I have one almost EXACTLY like this! The only difference is the front trim edge of the lid… Mine matches how the side lid trim looks.

You didn't show the bottom trim/leg area. Mine had faux wood graining (almost a plastic laminate) that looked very odd as the chest aged. I refinished mine in the late 1970s and stripped the faux finish off of it and stained the entire chest with MinWax Walnut Stain (since the veneer is walnut) and then MW Tung Oil Finish.

Repairing veneer is a PITA, so my suggestion is to glue the remaining edges down and try to stain match the base to the veneer. Trying to match new veneer to the old will only stand out because of the difference in graining.

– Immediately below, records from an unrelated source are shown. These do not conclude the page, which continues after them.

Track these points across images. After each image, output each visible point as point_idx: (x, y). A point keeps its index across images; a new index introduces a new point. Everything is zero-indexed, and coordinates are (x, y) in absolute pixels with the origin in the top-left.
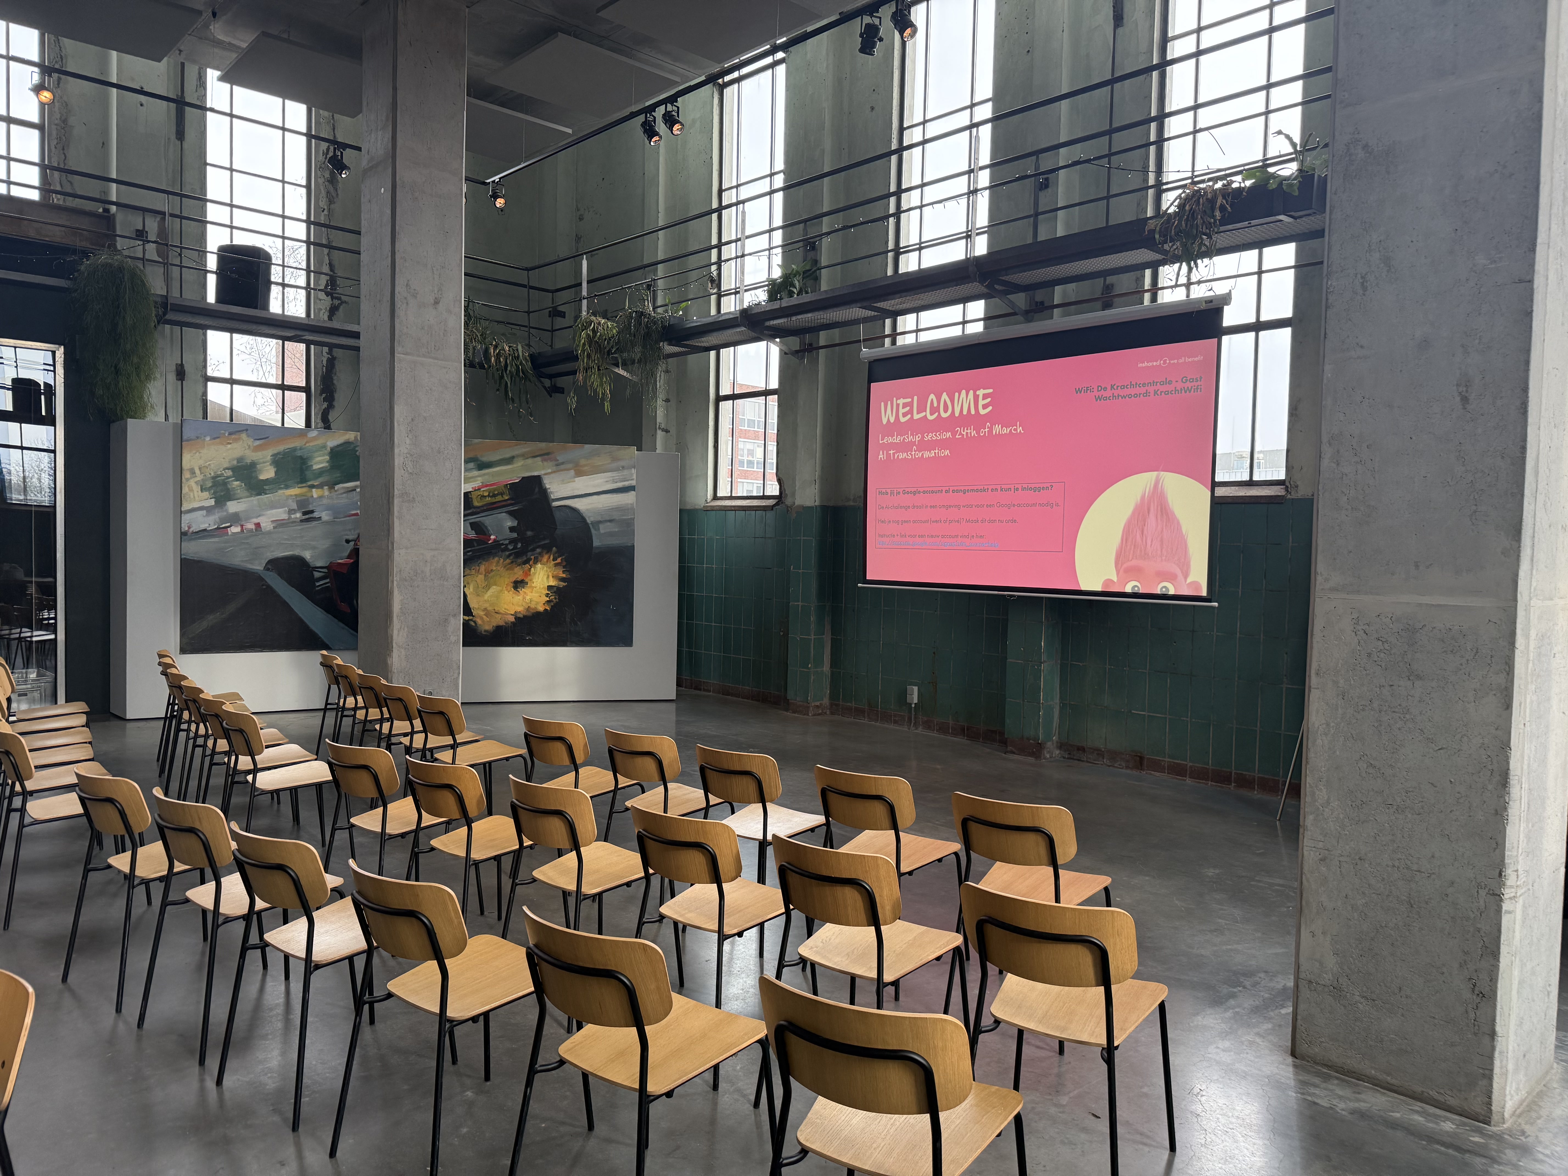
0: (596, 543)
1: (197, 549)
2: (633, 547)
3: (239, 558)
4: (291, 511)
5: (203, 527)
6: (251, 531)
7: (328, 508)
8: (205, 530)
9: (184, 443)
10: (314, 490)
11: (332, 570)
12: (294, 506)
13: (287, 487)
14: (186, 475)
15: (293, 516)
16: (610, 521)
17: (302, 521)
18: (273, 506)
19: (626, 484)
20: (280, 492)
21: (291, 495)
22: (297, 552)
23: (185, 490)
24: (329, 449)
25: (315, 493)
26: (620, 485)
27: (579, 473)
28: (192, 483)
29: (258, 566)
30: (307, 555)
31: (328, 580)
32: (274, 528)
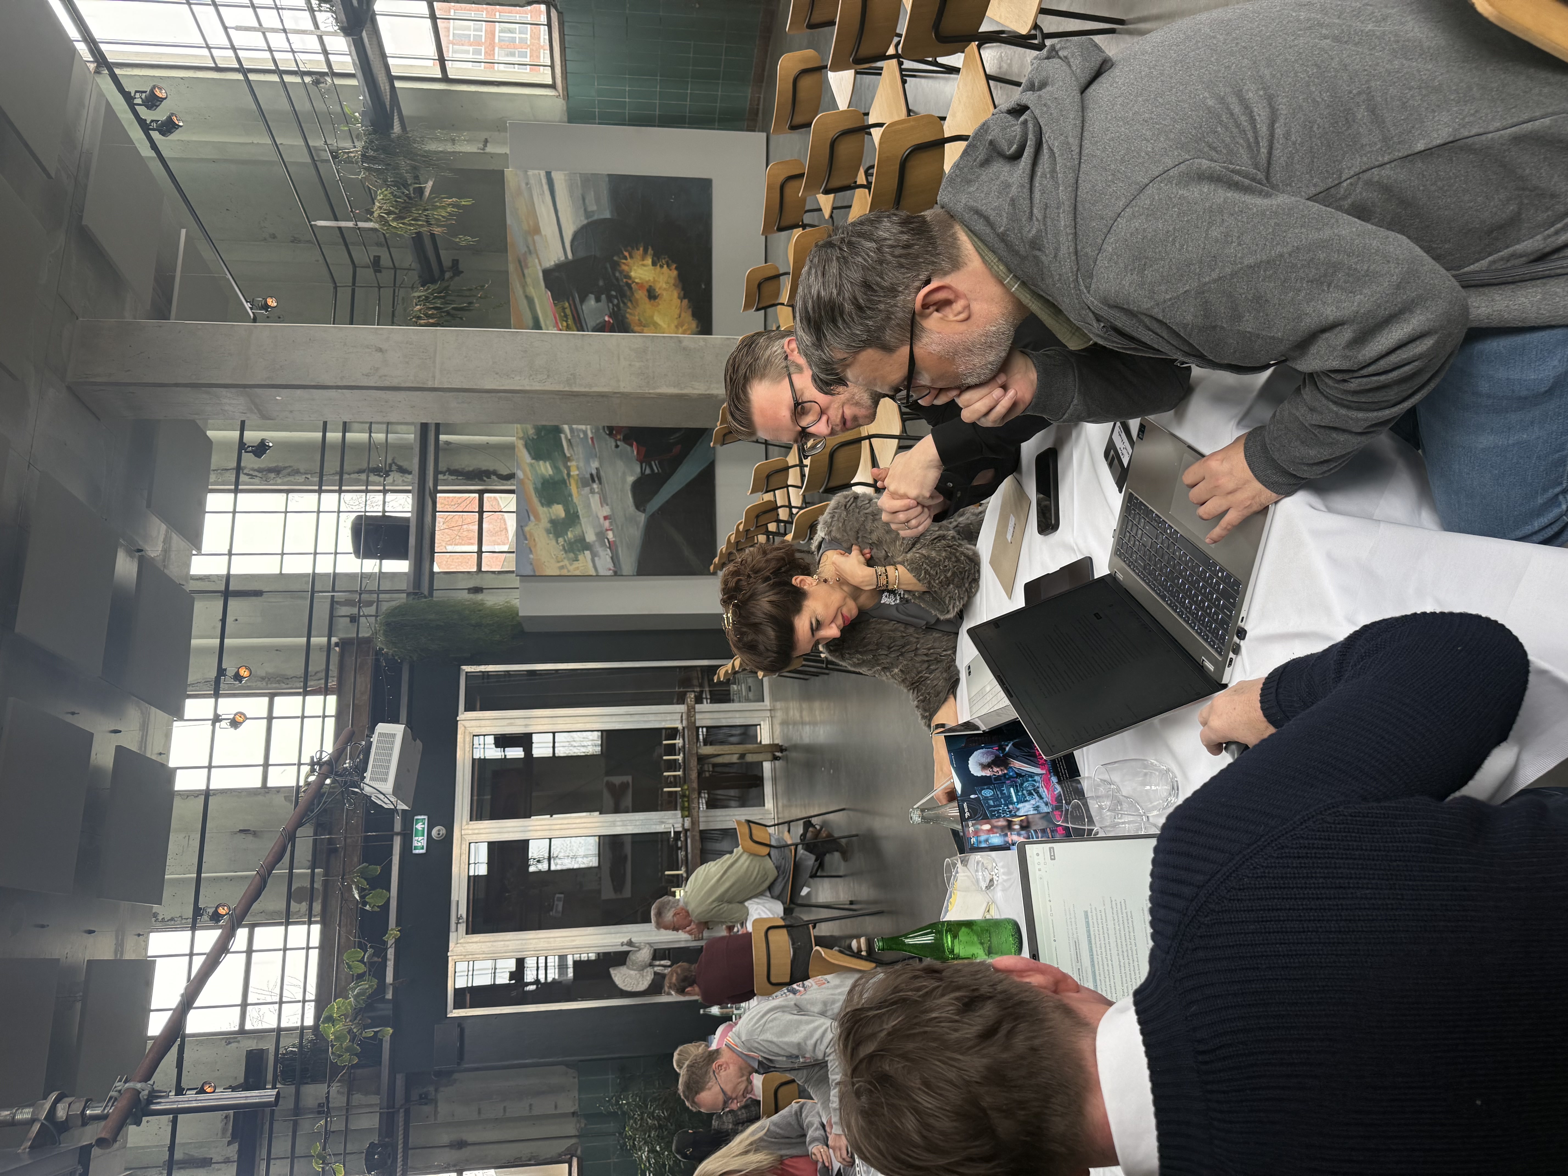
0: (607, 215)
1: (628, 563)
2: (609, 175)
3: (635, 532)
4: (592, 492)
5: (609, 560)
6: (611, 523)
7: (587, 462)
8: (612, 558)
9: (537, 574)
10: (572, 474)
11: (644, 459)
12: (587, 489)
13: (570, 495)
14: (564, 572)
15: (596, 490)
16: (584, 199)
17: (600, 483)
18: (588, 506)
19: (544, 181)
20: (575, 500)
21: (578, 492)
22: (628, 488)
23: (577, 573)
24: (533, 461)
25: (574, 472)
26: (546, 187)
27: (537, 230)
28: (571, 568)
29: (642, 518)
30: (631, 479)
31: (653, 463)
32: (607, 505)
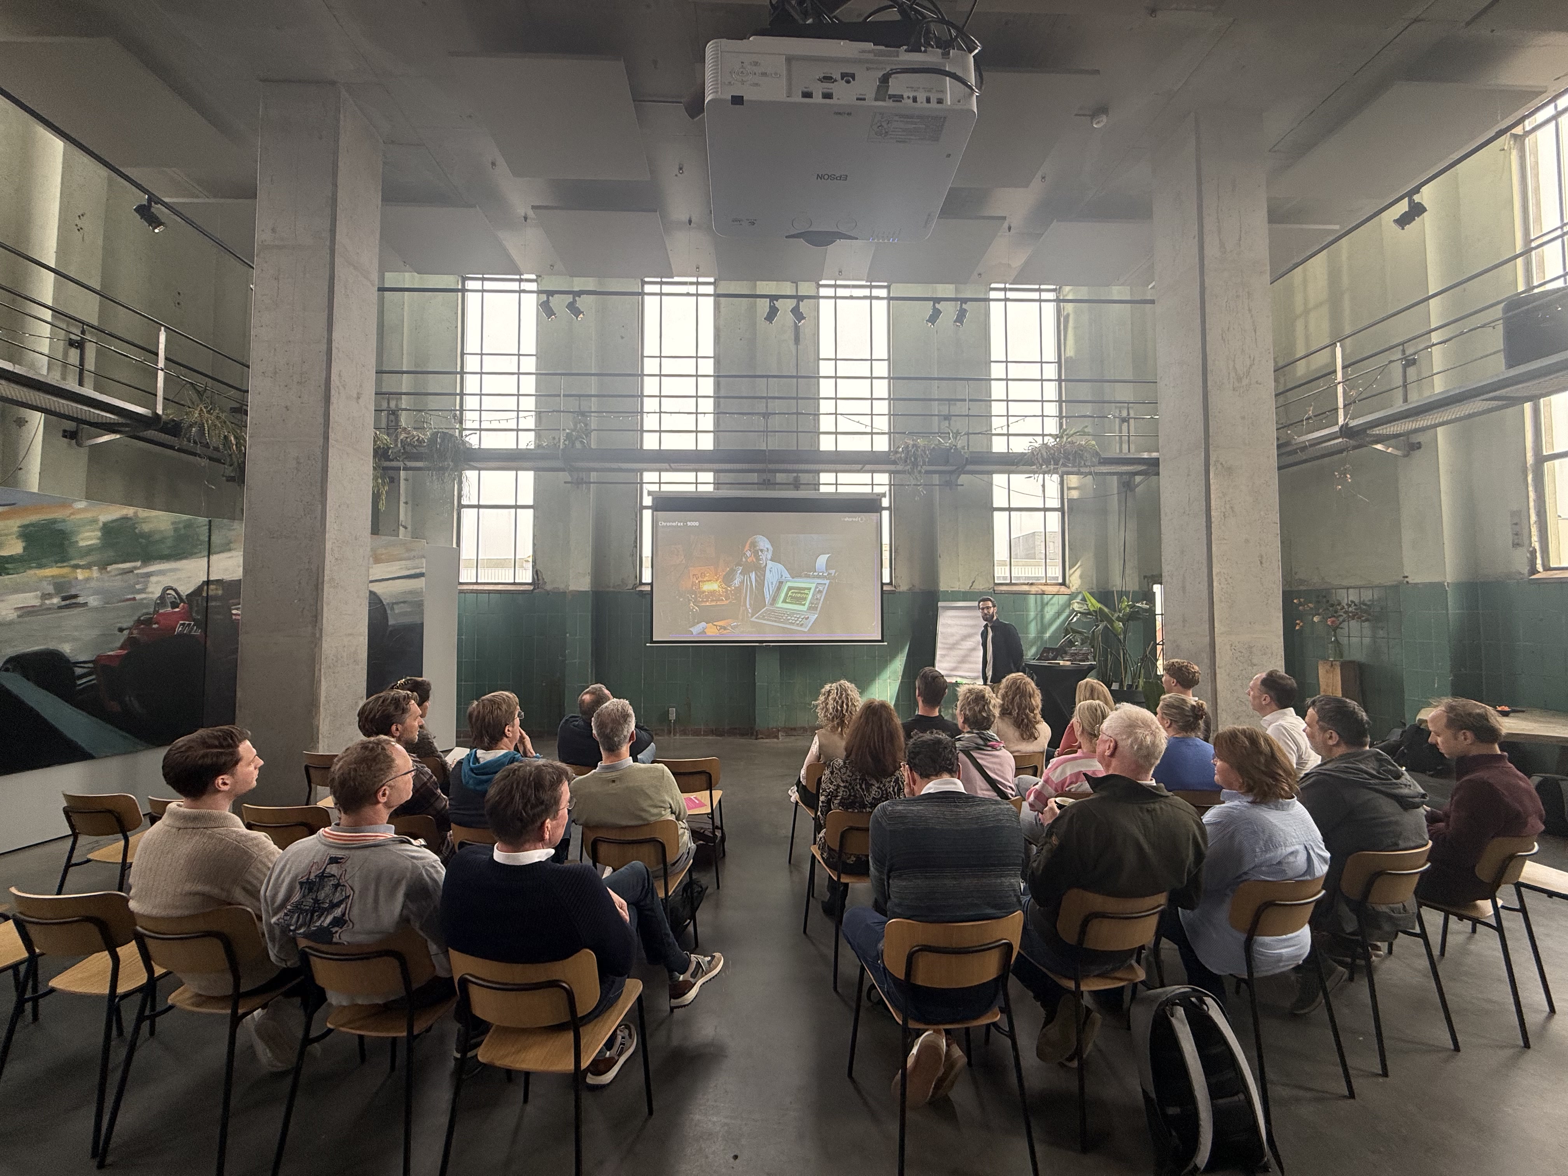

You could add some grain painting to match as close as you can. My warning is to NOT use any wood putty/filler because IT WILL NOT match once the stain touches it. I made that mistake on a QS veneer vanity once and now have had to live with the results the past 40yr.

Just my 2-cents.


----------



## GaryC (Dec 31, 2008)

I did one that was quite similar to this one. It was my mother-in-laws. It had been in a barn for 20 some years. The veneer was shot and the lid was cupped. I had to build a new lid and veneer the entire box. Also had to make a new piece for the leg. It had broken off and was missing. It took some time but, it was worth the effort once finished. Good luck with yours. Hope it comes out the way you want it to.


----------



## danicali (Jul 28, 2013)

Update: Stripped and Sanded


----------



## Tennessee (Jul 8, 2011)

I finished a lot of this stuff back in the 80's. We always replaced the veneer before we would strip the unit, it helps greatly in getting the veneer to match the original. Lots of times, it would almost disappear. Good old refinishing trick.
We used to keep cheap, old furniture with veneer and usually poplar core in stock, broken down, usually from cheap desks or whatever. When we needed some veneer, we would exacto knife out the piece we needed from the junk furniture, and glue it down in position on the good piece before we did anything else. After some light sanding to mainly eliminate any glue squeeze, we would strip it and you would be amazed how stripper will help match veneer to veneer.
You have now, on the other hand, the unenviable task of making raw wood match to raw wood.

But the stripping and sanding came out great.


----------



## danicali (Jul 28, 2013)

First coat of stain.


----------



## donwilwol (May 16, 2011)

Nice recovery.


----------



## Domer (Mar 8, 2009)

It is a little hard to see from the photos how bad the chips are. But--

I inherited a veneered dining table from the 1930's from my parents. It has cigarette burns, scratches, and lots of other marks on the table top. The legs were separating. It was a mess.

I just decided that the defects on the top were character marks and lightly sanded as best I could. I was worried about sanding through the veneered top. I use Watco as the first coat of finish to even everything out and then topped it with Armor Seal. It was chore as there were lots of details but it came out great.

I took the legs apart as best I could and glued them back together.

The whole thing was a labor of love. I came pretty close to trashing the table but am really glad I did not. Those cigarette burns remind me of my days of youth with my parents, now both long gone, and their friends sitting around that table.


----------